Turn the lines from the one containing "10-Day Challenge Trainer Series: Strong &" through the one containing "Available with FB Plus", inclusive, into a numbered list, leaving out any blank lines.

── Entries shown

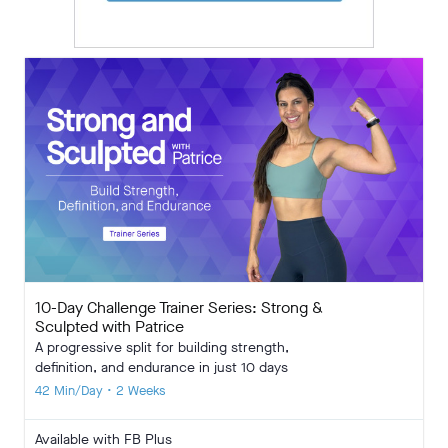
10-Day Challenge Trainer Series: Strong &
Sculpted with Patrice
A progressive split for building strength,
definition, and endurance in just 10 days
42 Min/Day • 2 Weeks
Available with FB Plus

────
── Entries shown

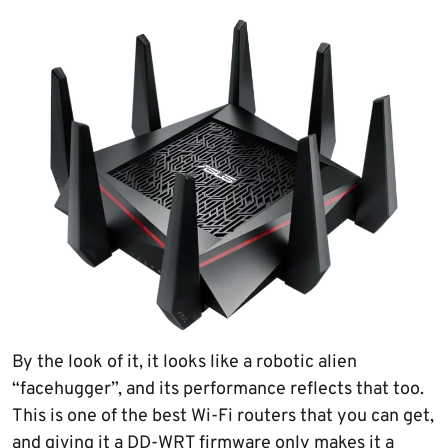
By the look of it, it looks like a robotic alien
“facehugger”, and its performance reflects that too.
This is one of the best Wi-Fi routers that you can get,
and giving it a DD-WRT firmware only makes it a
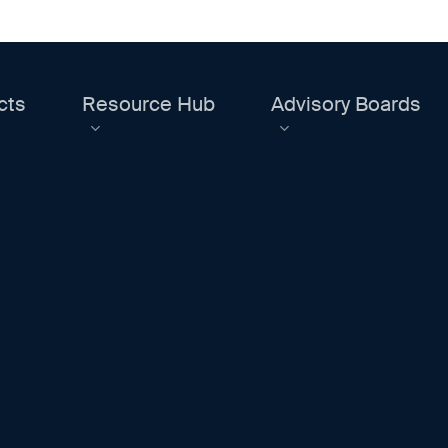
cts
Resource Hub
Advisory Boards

────
── Entries shown

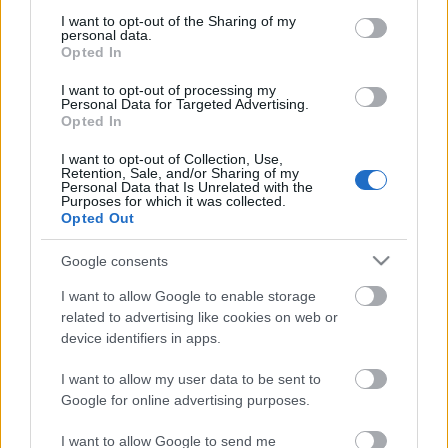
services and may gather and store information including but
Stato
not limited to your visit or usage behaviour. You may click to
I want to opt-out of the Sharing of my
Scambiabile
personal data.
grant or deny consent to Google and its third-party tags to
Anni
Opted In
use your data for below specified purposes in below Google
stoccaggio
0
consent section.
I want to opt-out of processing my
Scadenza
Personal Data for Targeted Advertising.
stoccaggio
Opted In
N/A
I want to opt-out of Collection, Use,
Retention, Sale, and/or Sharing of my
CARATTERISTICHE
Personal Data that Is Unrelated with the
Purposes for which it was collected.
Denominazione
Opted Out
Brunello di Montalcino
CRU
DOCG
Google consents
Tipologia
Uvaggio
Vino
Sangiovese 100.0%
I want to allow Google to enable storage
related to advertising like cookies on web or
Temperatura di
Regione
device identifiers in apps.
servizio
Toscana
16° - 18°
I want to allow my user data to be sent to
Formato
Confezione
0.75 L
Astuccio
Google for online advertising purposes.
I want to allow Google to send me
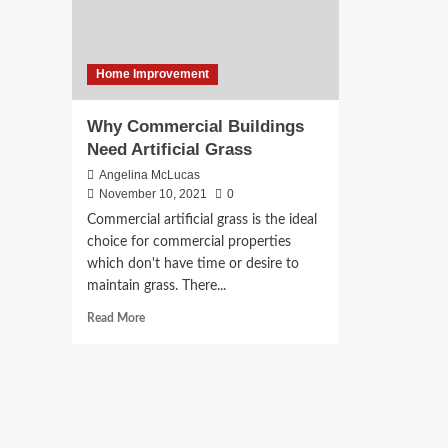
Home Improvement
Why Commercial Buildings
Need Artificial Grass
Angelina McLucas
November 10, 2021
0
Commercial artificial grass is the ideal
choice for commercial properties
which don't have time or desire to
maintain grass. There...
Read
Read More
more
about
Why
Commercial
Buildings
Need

────

* [The completed task]:
1. 10-Day Challenge Trainer Series: Strong &
2. Sculpted with Patrice
3. A progressive split for building strength,
4. definition, and endurance in just 10 days
5. 42 Min/Day • 2 Weeks
6. Available with FB Plus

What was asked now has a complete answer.